Nos tempos atuais de pandemia, cientistas e médicos infectologistas e a Organização Mundial de Saúde têm tentado, de todas as formas, não escolher entre jovens ou velhos no momento de salvar uma vida — o próprio juramento da medicina é salvar sem olhar a quem. Não é difícil observar situação semelhante no contexto vivenciado pela pandemia do coronavírus no cenário internacional. Basta um olhar ao caos italiano, que pode facilmente se estender ao Brasil. Na Itália, com os hospitais lotados de pessoas infectadas em estado grave, com risco de morte, sem respiradores suficientes, os médicos, muitas vezes, são obrigados a escolher quem tem mais chances de viver. Que momento, meu Deus!

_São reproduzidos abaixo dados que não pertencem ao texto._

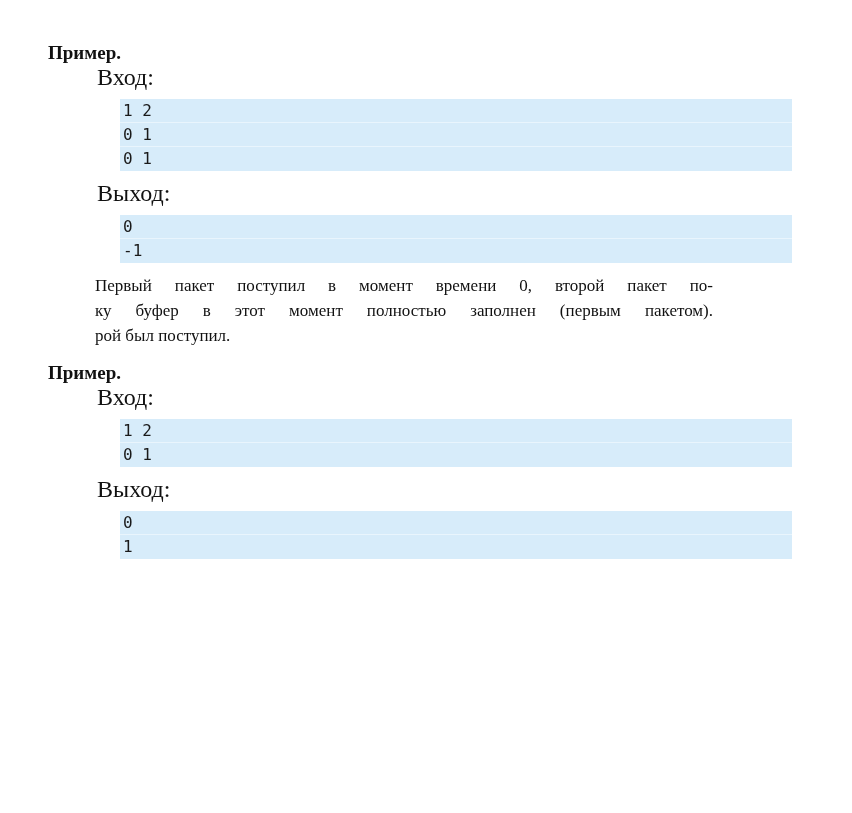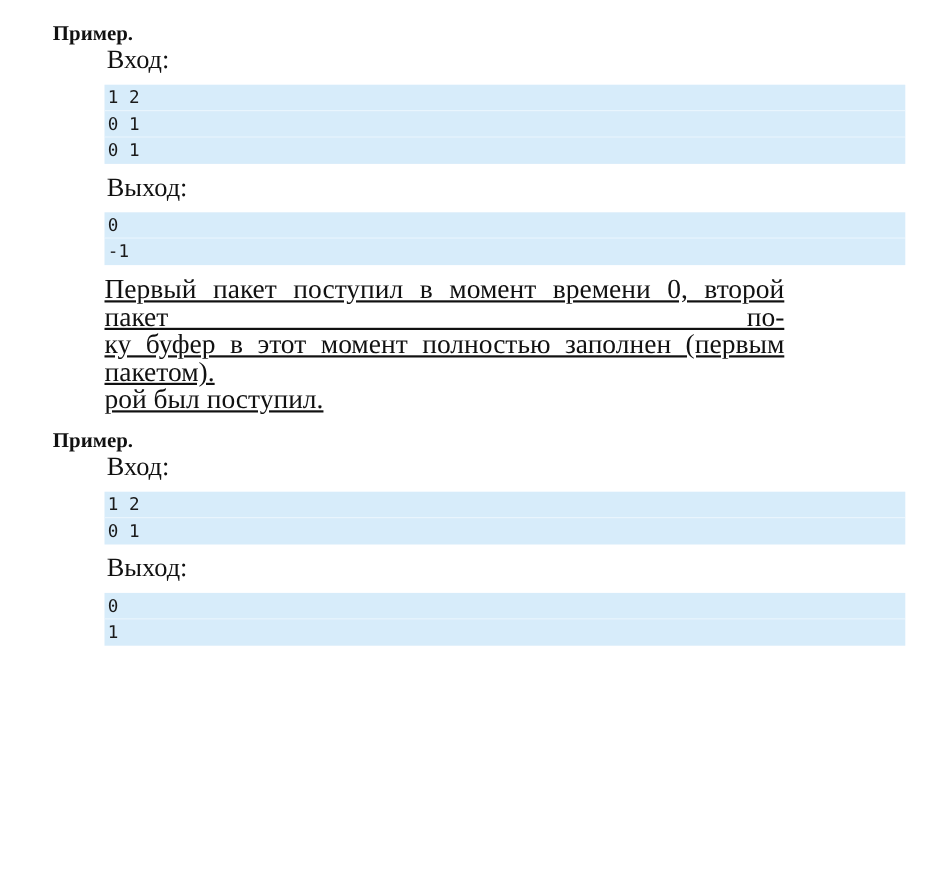--- a/index.html
+++ b/index.html
@@ -9,61 +9,60 @@
     background: #ffffff;
     color: #111111;
     font-family: "Liberation Serif", serif;
     overflow: hidden;
   }
   .page {
     position: relative;
     width: 852px;
     height: 813px;
     box-sizing: border-box;
-    padding-top: 19px;
+    padding-top: 41px;
   }
   .example-heading {
     margin: 0 0 0 48px;
     font-size: 19px;
     line-height: 24px;
     font-weight: bold;
     color: #111111;
   }
   .section-2 .example-heading {
     margin-top: 13px;
   }
   .io-label {
     margin: 0 0 0 97px;
     font-size: 24px;
     line-height: 24px;
   }
   .code-block {
-    margin: 10px 0 10px 95px;
-    width: 728px;
+    margin: 10px 0 10px 120px;
+    width: 672px;
     font-family: "DejaVu Sans Mono", monospace;
     font-size: 16px;
     line-height: 24px;
     color: #1a1a1a;
   }
   .code-line {
     height: 24px;
     padding-left: 3px;
     background: #d7ecfa;
     box-shadow: inset 0 -1px 0 #e9f5fd;
     white-space: pre;
   }
   .code-line:last-child {
     box-shadow: none;
   }
   .explanation {
     margin: 9px 6px 0 95px;
     width: 618px;
-    font-size: 25px;
+    font-size: 17px;
     line-height: 25px;
-    text-decoration: underline;
   }
   .expl-line {
     display: block;
   }
   .expl-line.just {
     text-align: justify;
     text-align-last: justify;
   }
 </style>
 </head>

Aqui, sabemos que a população LGBTQI+, em todas as suas categorias, já é normalmente marginalizada e discriminada pela sociedade. Já fomos acusados, por exemplo, de ser transmissores de várias doenças venéreas — AIDS, entre outras, quando nós sabemos que essa não é a realidade. Com coronavírus, temos medo de que essas escolhas recaiam em salvar uma vida supostamente padrão da sociedade, em vez de uma pessoa trans. Num caso desses, qual será o fator de escolha, acrescido, muitas vezes, do preconceito? Na ausência de respirador, você acha que podem escolher uma trans?
Temos, mais do que nunca, que nos manter unidos, sem separação, para enfrentar esse desafio como iguais; e o bem-estar da população mundial inclui todos nós. O que deve ser considerado, num momento destes, são as capacidades mentais, físicas e emocionais – e não raça, credo, religião, cor, etnia ou opção sexual. Agora, com a crise pós-Covid-19, estamos fazendo muita troca de informações na Internet e em experiências; estamos muito envolvidas em ajudar uma à outra, além de algumas ONGs tanto nacionais quanto internacionais.
É hora de voltar pra dentro, pra saber o que fazer quando essa tempestade passar. Noventa por cento das meninas trans vivem da prostituição, infelizmente; só 10 por cento têm outra profissão. Com essa dificuldade que surgiu, sem trabalho, já que está todo mundo em casa, muitas estão repensando o que vão fazer da vida pós-corona, por exemplo, ter outra profissão, outro tipo de trabalho, já que, tenho certeza, muitas não vão querer passar pelo que estão passando agora.
Ava Simões é cirurgiã dentista e atual Miss Trans Star Internacional, título conquistado no ano passado, que elege a transexual mais bonita do mundo. Mineira de Recreio, uma cidadezinha de pouco mais de 10 mil habitantes, ela mora no Rio e tem consultório em Copacabana.